Пока он говорил, он понял по испуганным глазам Ипек, что она не сможет этого сделать, и встал. Она была провинциалкой, она была из здешних мест; она была чужой для Ка, и он просил у нее о том, что посторонний человек не может понять. Он с самого начала не должен был делать этого глупого предложения, чтобы не видеть на ее лице непонимания. Поднимаясь по лестнице, он винил себя в том, что убедил себя, что влюблен в эту женщину. Он вошел в свою комнату, бросился на кровать и прежде всего подумал, какую глупость сделал, что приехал сюда из Стамбула, а затем о том, что сделал ошибку, приехав из Франкфурта в Турцию. Если бы его мать, которая двадцать лет назад пыталась держать его подальше от литературы и стихов, чтобы сын жил нормальной жизнью, узнала, что в сорок два года он связал свое счастье с женщиной из Карса, которая занимается кухней и режет хлеб толстыми ломтями, что бы она сказала? Что бы сказал отец, если бы услышал, что его сын, встав в Карсе на колени перед шейхом из деревни, говорит со слезами на глазах о вере в Аллаха? Огромные печальные частички снега, который опять начался на улице, медленно проплывали перед окном.
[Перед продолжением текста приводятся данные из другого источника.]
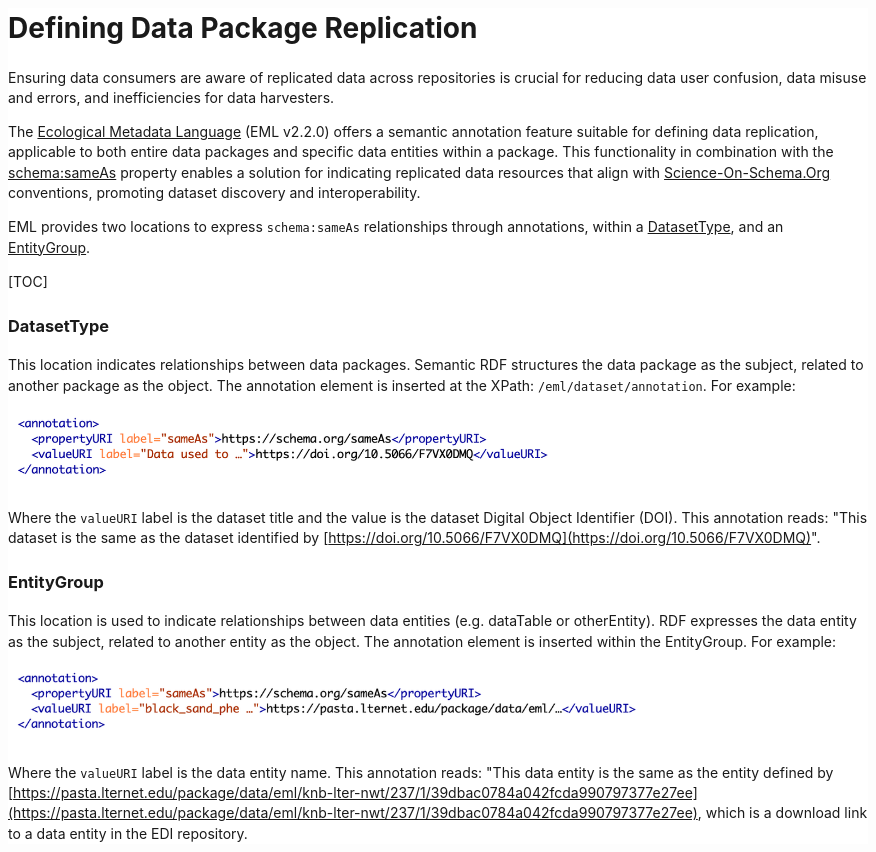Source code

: # Defining Data Package Replication

Ensuring data consumers are aware of replicated data across repositories is crucial for reducing data user confusion, data misuse and errors, and inefficiencies for data harvesters.

The [Ecological Metadata Language](https://eml.ecoinformatics.org/eml-ecological-metadata-language) (EML v2.2.0) offers a semantic annotation feature suitable for defining data replication, applicable to both entire data packages and specific data entities within a package. This functionality in combination with the [schema:sameAs](https://schema.org/sameAs) property enables a solution for indicating replicated data resources that align with [Science-On-Schema.Org](https://github.com/ESIPFed/science-on-schema.org) conventions, promoting dataset discovery and interoperability.

EML provides two locations to express `schema:sameAs` relationships through annotations, within a [DatasetType](https://eml.ecoinformatics.org/schema/eml-dataset_xsd#DatasetType), and an [EntityGroup](https://eml.ecoinformatics.org/schema/eml-entity_xsd.html#EntityGroup).

[TOC]

### DatasetType

This location indicates relationships between data packages. Semantic RDF structures the data package as the subject, related to another package as the object. The annotation element is inserted at the XPath: `/eml/dataset/annotation`. For example:

<img class="screen-shot" src="/static/images/replicating-dataset-type.png" width="65%">

Where the `valueURI` label is the dataset title and the value is the dataset Digital Object Identifier (DOI). This annotation reads: "This dataset is the same as the dataset identified by [https://doi.org/10.5066/F7VX0DMQ](https://doi.org/10.5066/F7VX0DMQ)".


### EntityGroup

This location is used to indicate relationships between data entities (e.g. dataTable or otherEntity). RDF expresses the data entity as the subject, related to another entity as the object. The annotation element is inserted within the EntityGroup. For example:

<img class="screen-shot" src="/static/images/replicating-entitygroup-type.png" width="75%">

Where the `valueURI` label is the data entity name. This annotation reads: "This data entity is the same as the entity defined by [https://pasta.lternet.edu/package/data/eml/knb-lter-nwt/237/1/39dbac0784a042fcda990797377e27ee](https://pasta.lternet.edu/package/data/eml/knb-lter-nwt/237/1/39dbac0784a042fcda990797377e27ee), which is a download link to a data entity in the EDI repository.
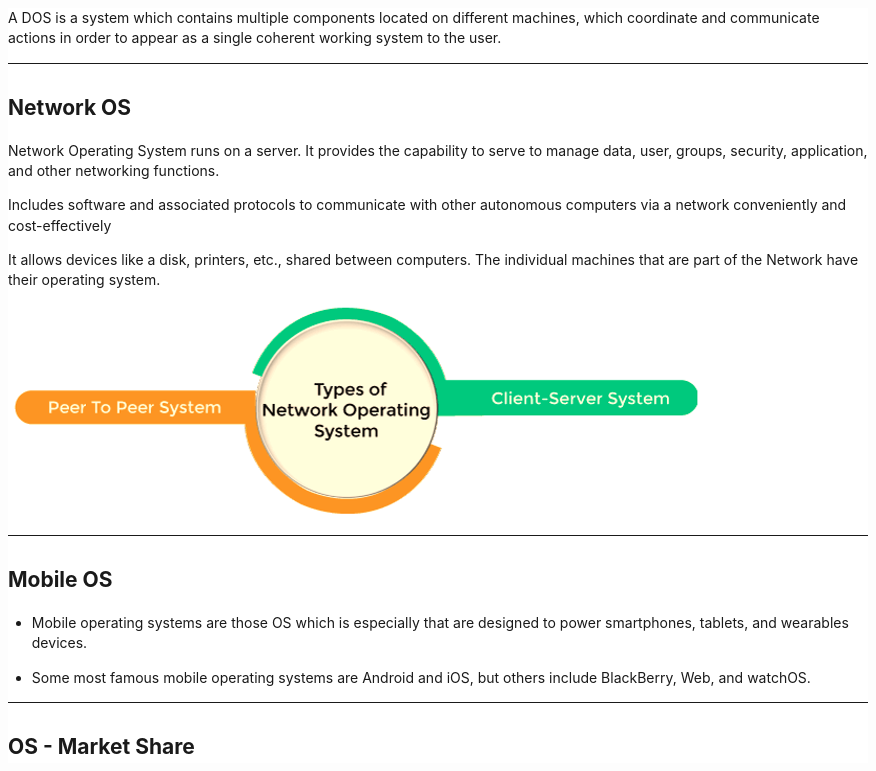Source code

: A DOS is a system which contains multiple components located on different machines, which coordinate and communicate actions in order to appear as a single coherent working system to the user.​

---

## Network OS

Network Operating System runs on a server. It provides the capability to serve to manage data, user, groups, security, application, and other networking functions. ​

Includes software and associated protocols to communicate with other autonomous computers via a network conveniently and cost-effectively​

It allows devices like a disk, printers, etc., shared between computers. The individual machines that are part of the Network have their operating system.​

![center](../../figures/networkOS.png)

---

## Mobile OS

- Mobile operating systems are those OS which is especially that are designed to power smartphones, tablets, and wearables devices.​

- Some most famous mobile operating systems are Android and iOS, but others include BlackBerry, Web, and watchOS.​

---

## OS - Market Share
В дверь постучали, он с надеждой вскочил и открыл. Это была Ипек с изменившимся лицом: она сказала, что приехала военная машина и два человека, вышедшие из нее, один из которых был военным, спрашивают Ка. Она ответила им, что он здесь и сообщит ему.
– Понятно, – сказал Ка.
– Если хочешь, я сделаю тебе этот массаж, – сказала Ипек. ч
Ка притянул ее в комнату, закрыл дверь, поцеловал один раз, а затем усадил у изголовья кровати. Сам лег на кровать и положил голову ей на руки. Так они оставались молча какое-то время, смотрели из окна на улицу, на ворон, прогуливавшихся по снегу на крыше здания муниципалитета, построенного сто десять лет назад.
– Ладно, достаточно, спасибо, – сказал Ка. Он осторожно снял с крючка свое пальто пепельного цвета и вышел. Спускаясь по лестнице, он вдохнул запах пальто, оно напоминало ему Франкфурт, и на мгновение ощутил тоску по своей жизни в Германии со всеми ее оттенками. В той жизни был светловолосый продавец, звали его Ханс Хансен, он помогал ему, когда он покупал в Кауфхофе пальто, и которого видел еще раз, когда через два дня ему укорачивали пальто. Ка осознал, что тот припомнился ему ночью, в перерывах между сном, возможно из-за его слишком немецкого имени и светлой кожи и волос.